PCSK9阻害薬

1:生理・作用機序

PCSK9は”Proprotein Convertase Subtilisin/Kexin type9″の略で、2003年に発見され、フランスの家族性高コレステロール血症患者がPCSK9を過剰発現していることが分かり脂質異常症におけるターゲットとして注目されるようになりました。

PCSK9は肝臓のLDL受容体を分解する働きをします(下図)。LDL受容体は普段血中のLDLを回収する働きをしているので、PCSK9によってLDL受容体が分解されると血中LDL濃度は上昇します。

細胞内コレステロールが低下すると、SREBP-2という転写因子が活性化し、LDL受容体発現を増加させることで細胞内にコレステロールを取り込もうとし、同時にPCSK9の産生が誘導されることでLDL受容体が過剰に発現しないようにバランスをとっています。スタチンは血中LDL濃度を低下させますが、同時に細胞内コレステロールも下がってしまうため、説明した機序でPCSK9の産生が誘導され効果が一部相殺されてしまいます。
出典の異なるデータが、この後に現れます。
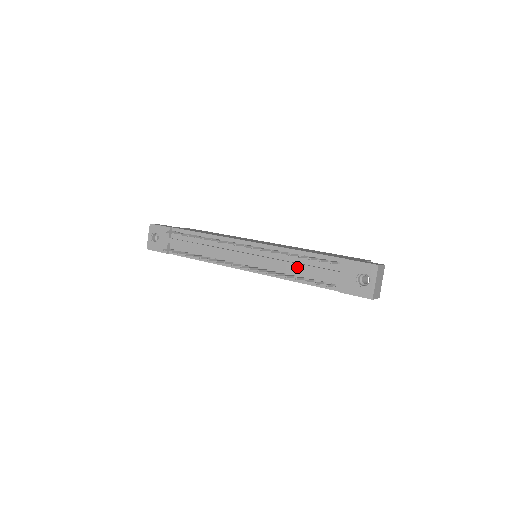
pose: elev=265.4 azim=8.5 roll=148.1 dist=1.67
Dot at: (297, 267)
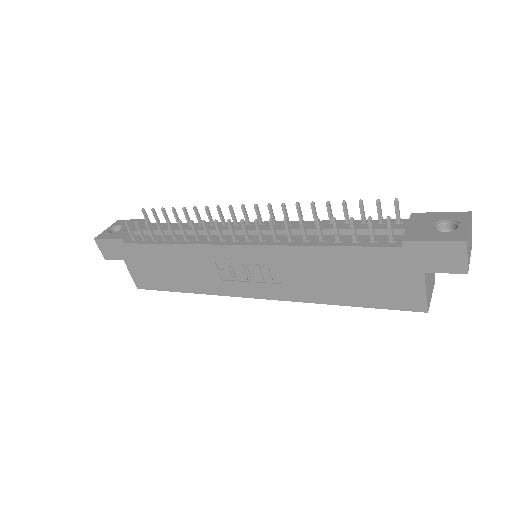
Dot at: (332, 227)
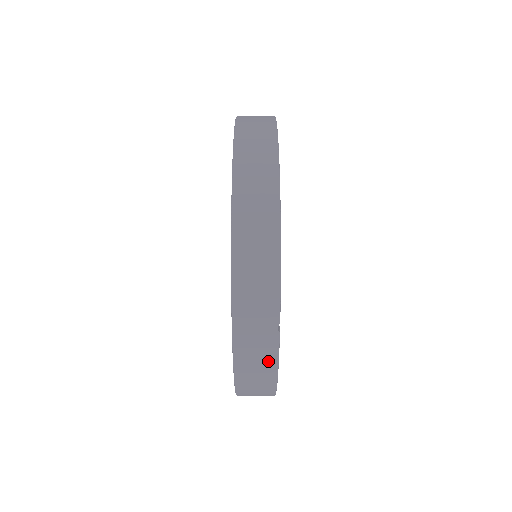
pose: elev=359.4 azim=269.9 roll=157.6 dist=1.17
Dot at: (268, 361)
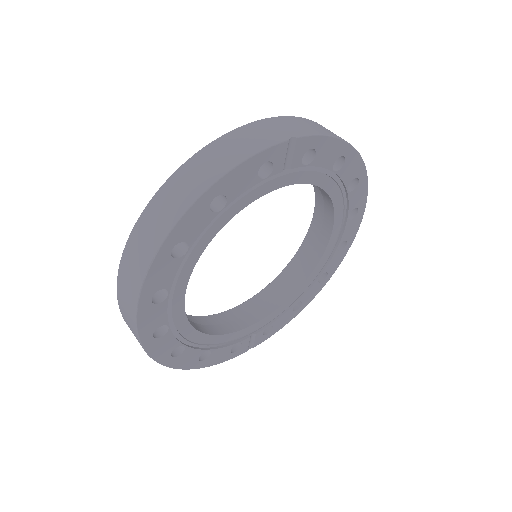
Dot at: occluded
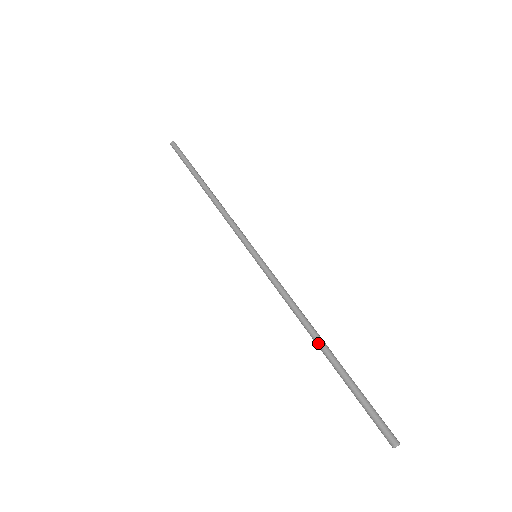
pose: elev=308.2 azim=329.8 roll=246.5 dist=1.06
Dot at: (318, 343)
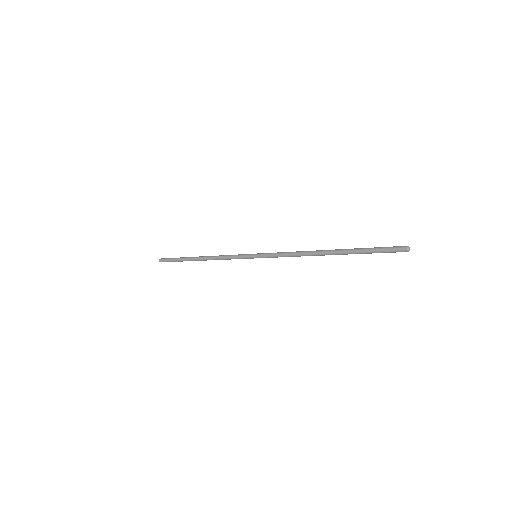
Dot at: (326, 250)
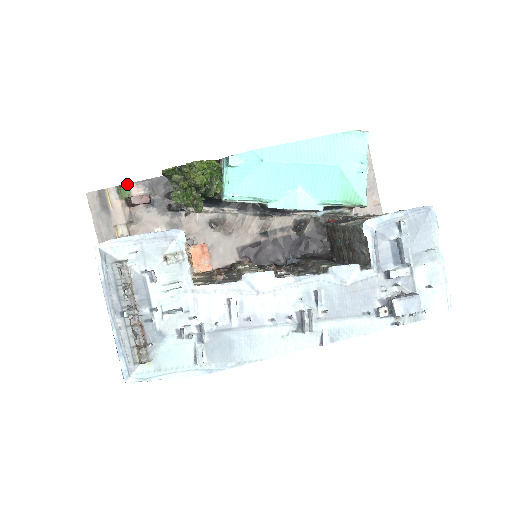
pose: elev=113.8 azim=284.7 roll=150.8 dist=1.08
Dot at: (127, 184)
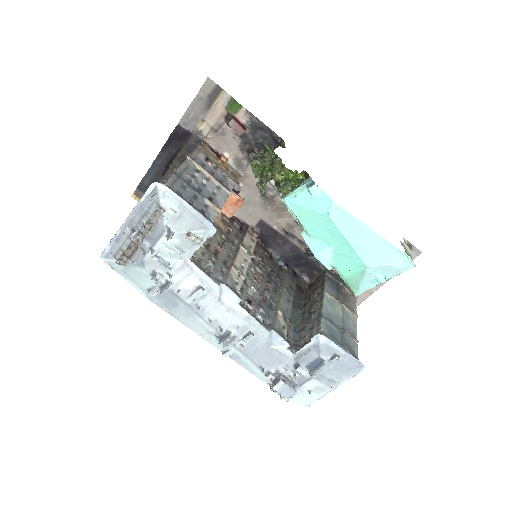
Dot at: (241, 105)
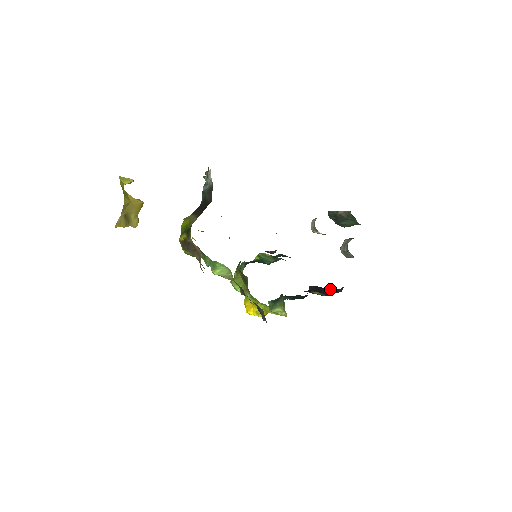
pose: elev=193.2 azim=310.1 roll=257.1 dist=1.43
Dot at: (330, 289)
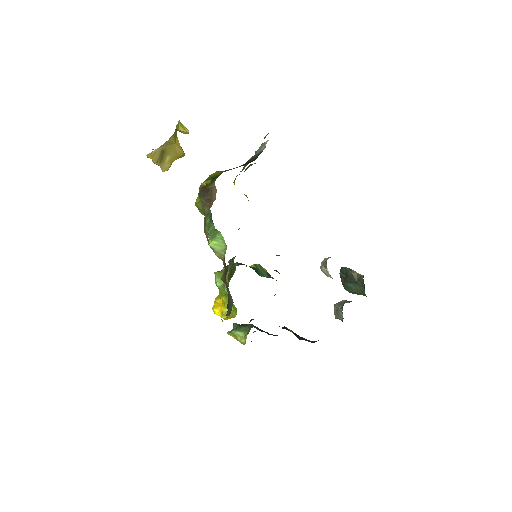
Dot at: occluded
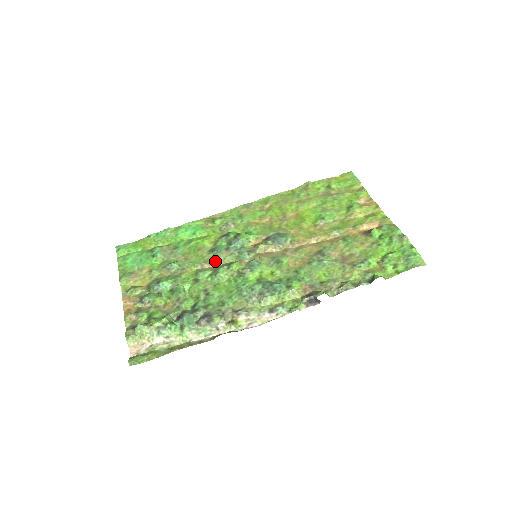
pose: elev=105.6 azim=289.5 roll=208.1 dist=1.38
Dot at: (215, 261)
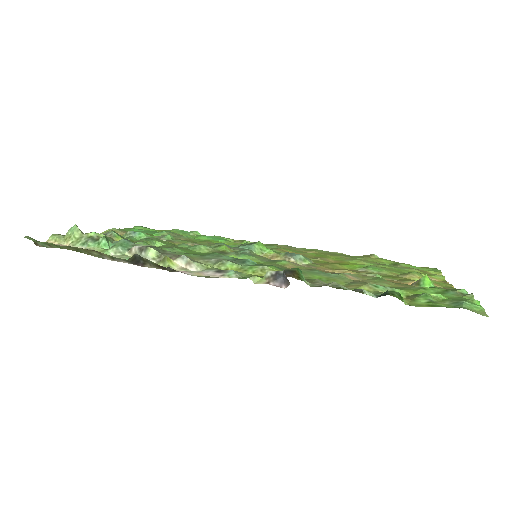
Dot at: occluded
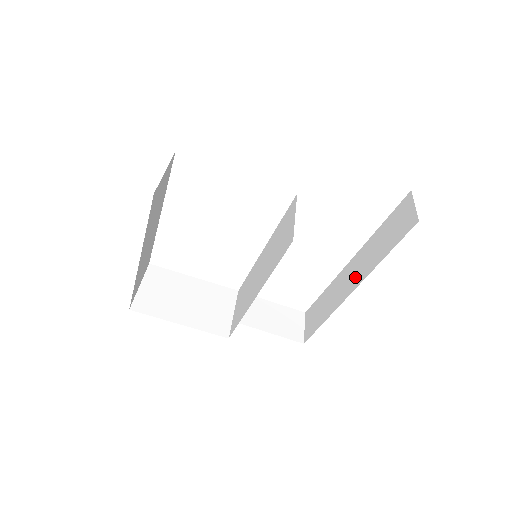
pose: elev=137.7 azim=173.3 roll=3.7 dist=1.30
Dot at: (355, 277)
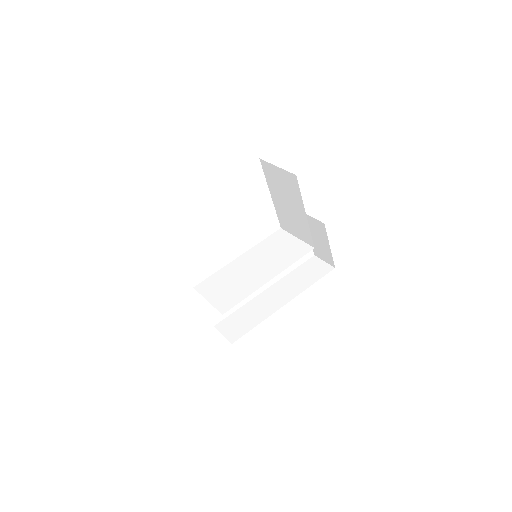
Dot at: (283, 296)
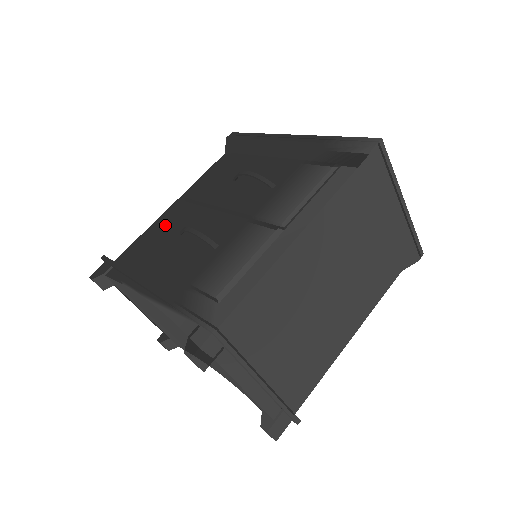
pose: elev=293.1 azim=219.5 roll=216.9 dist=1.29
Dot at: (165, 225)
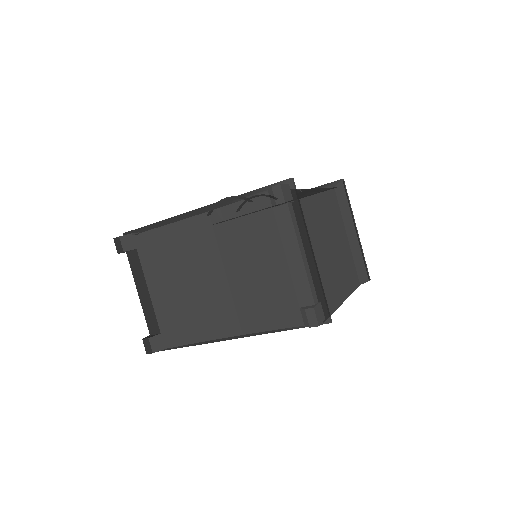
Dot at: occluded
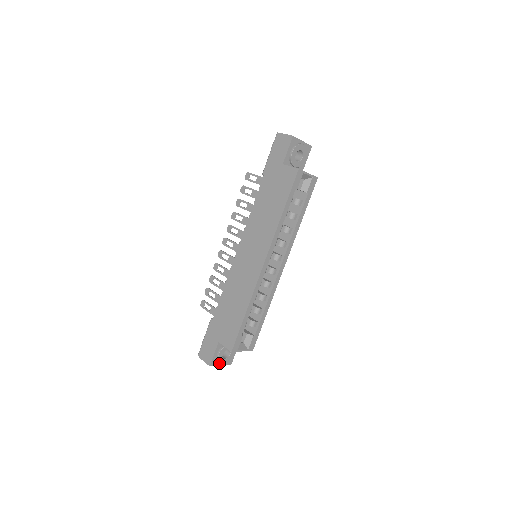
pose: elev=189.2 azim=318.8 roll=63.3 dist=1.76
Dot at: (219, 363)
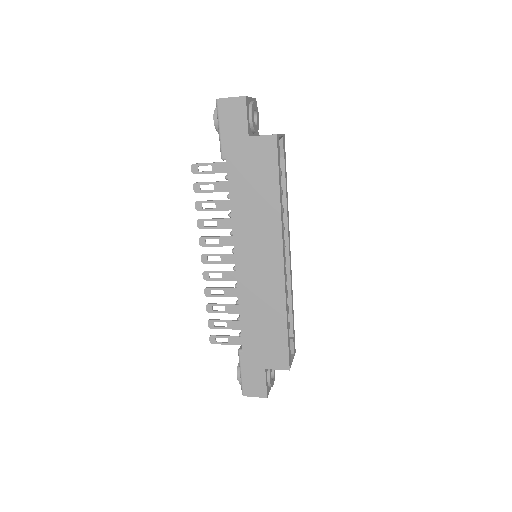
Dot at: (270, 387)
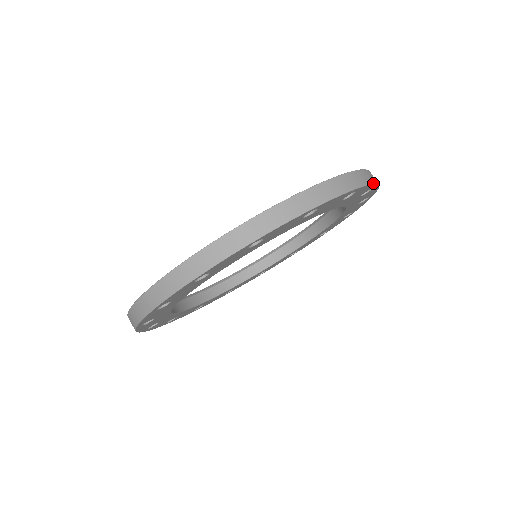
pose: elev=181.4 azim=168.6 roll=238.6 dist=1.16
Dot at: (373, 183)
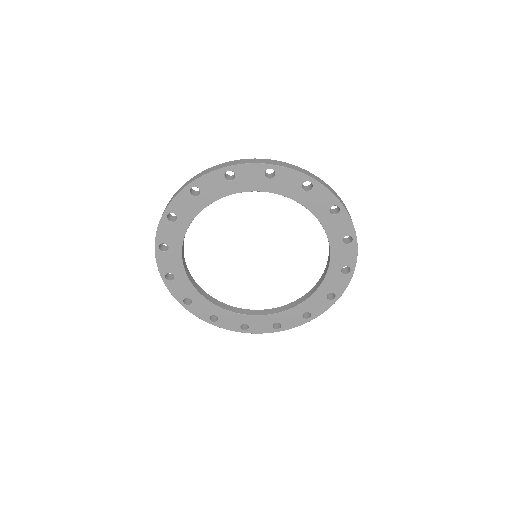
Dot at: (252, 163)
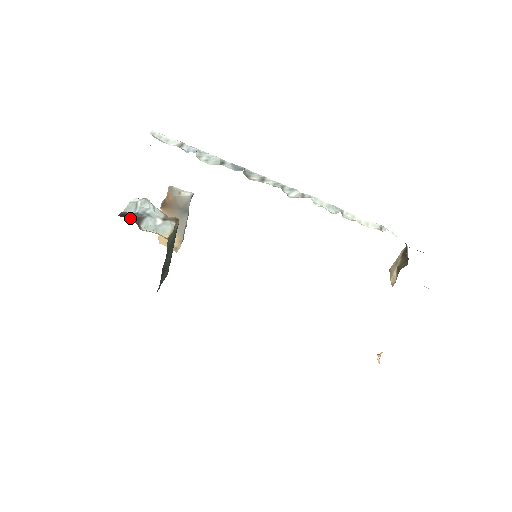
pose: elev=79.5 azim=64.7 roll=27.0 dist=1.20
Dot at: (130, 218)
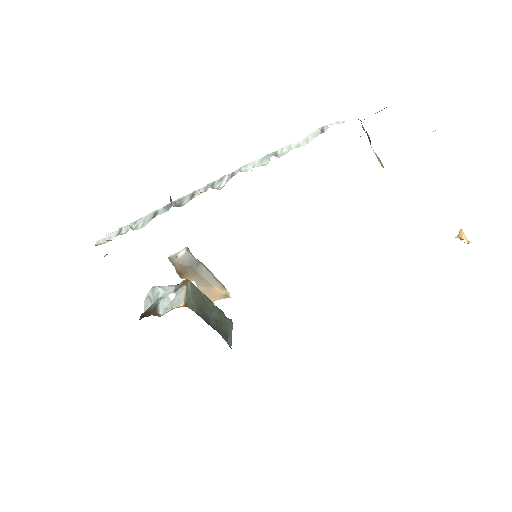
Dot at: (148, 314)
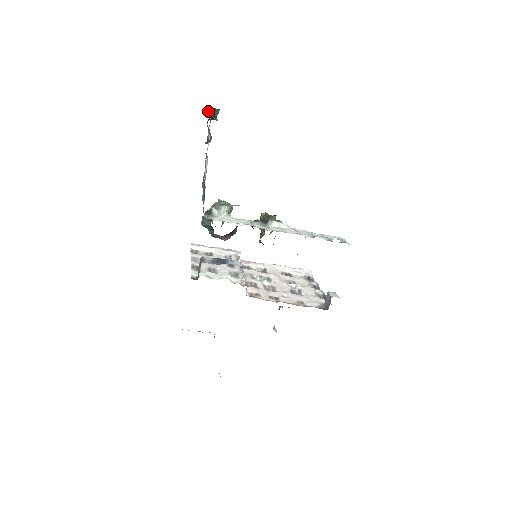
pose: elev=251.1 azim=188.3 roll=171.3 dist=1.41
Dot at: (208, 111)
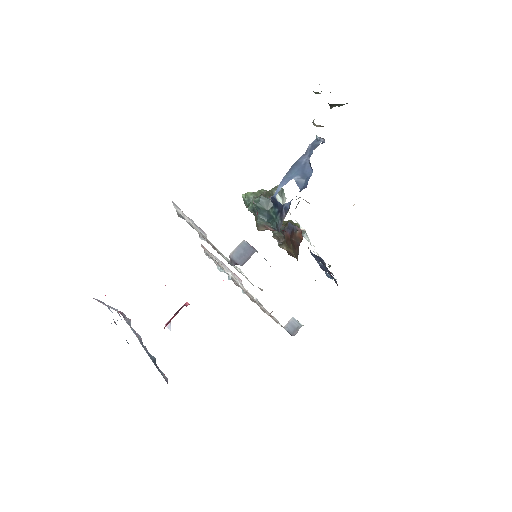
Dot at: occluded
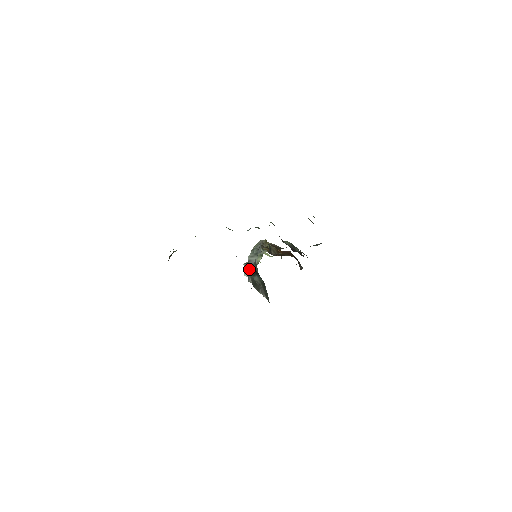
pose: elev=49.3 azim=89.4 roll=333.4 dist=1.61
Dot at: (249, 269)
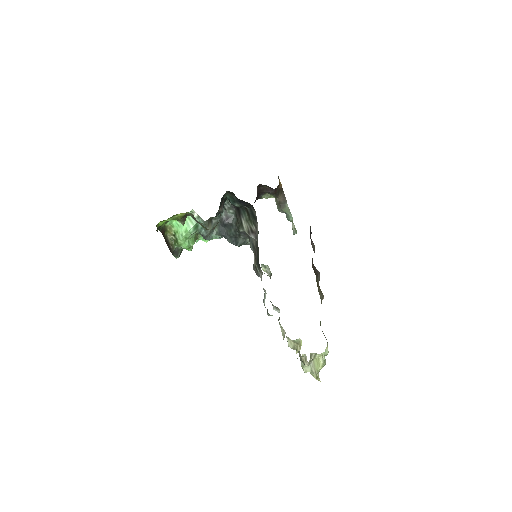
Dot at: (236, 224)
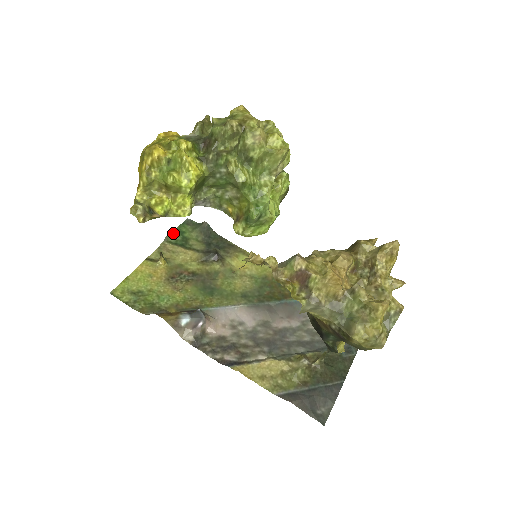
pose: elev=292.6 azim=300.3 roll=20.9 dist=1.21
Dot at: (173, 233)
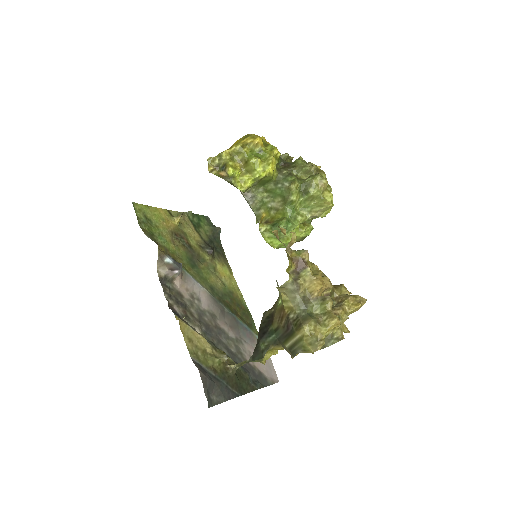
Dot at: (195, 214)
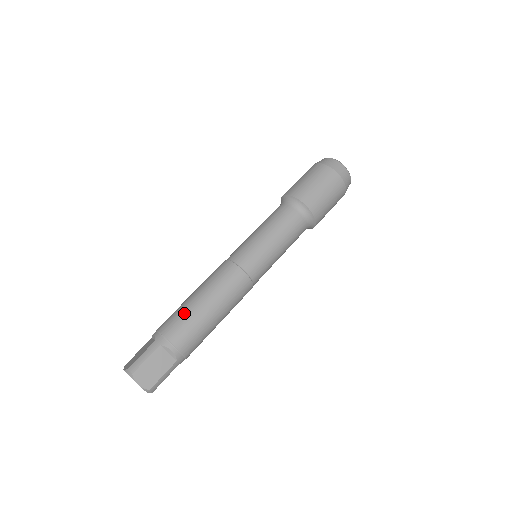
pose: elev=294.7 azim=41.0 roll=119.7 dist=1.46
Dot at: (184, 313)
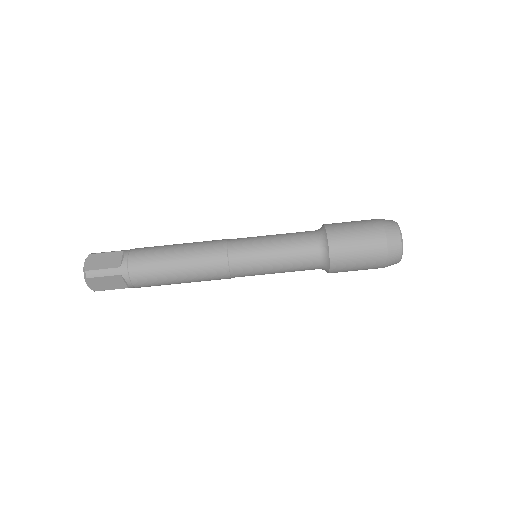
Dot at: (157, 266)
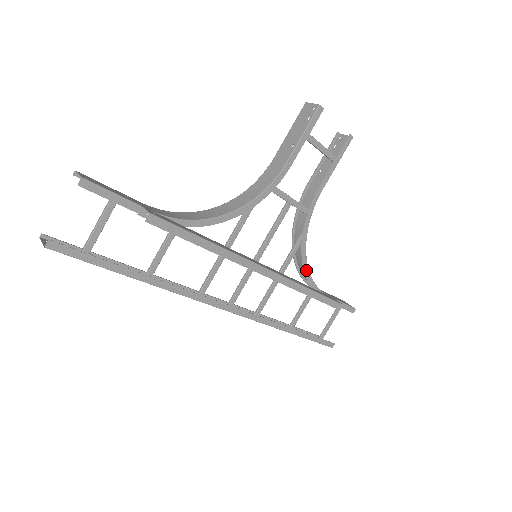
PCSK9阻害薬(モノクローナル抗体)は、このPCSK9を阻害することで肝臓のLDL受容体の分解を阻害し、LDL受容体が再利用されることで血中LDLを細胞内に取り込み血中LDL濃度を下げる働きがあります。スタチンの使用によってPCSK9発現が亢進してしまうのをPCSK9阻害薬が阻害することで、相乗的な効果が期待されます(この機序からわかるように基本的にはスタチンの併用が推奨されます)。

2:製剤

国内で承認されているのは以下の2種類です。

一般名:エボロクマブ(evolocumab) 商品名:レパーサ® 製剤:140mg 皮下注シリンジ

一般名:アリロクマブ(alirocumab) 商品名:プラルエント® 製剤:75mg, 150mg 皮下注ペン

家族性高コレステロール血症または高コレステロール血症で、心血管イベントの発現リスクが高くスタチンで効果不十分な患者で、いずれも2~4週間に1回皮下注射で投与します。非常に高価なので注意。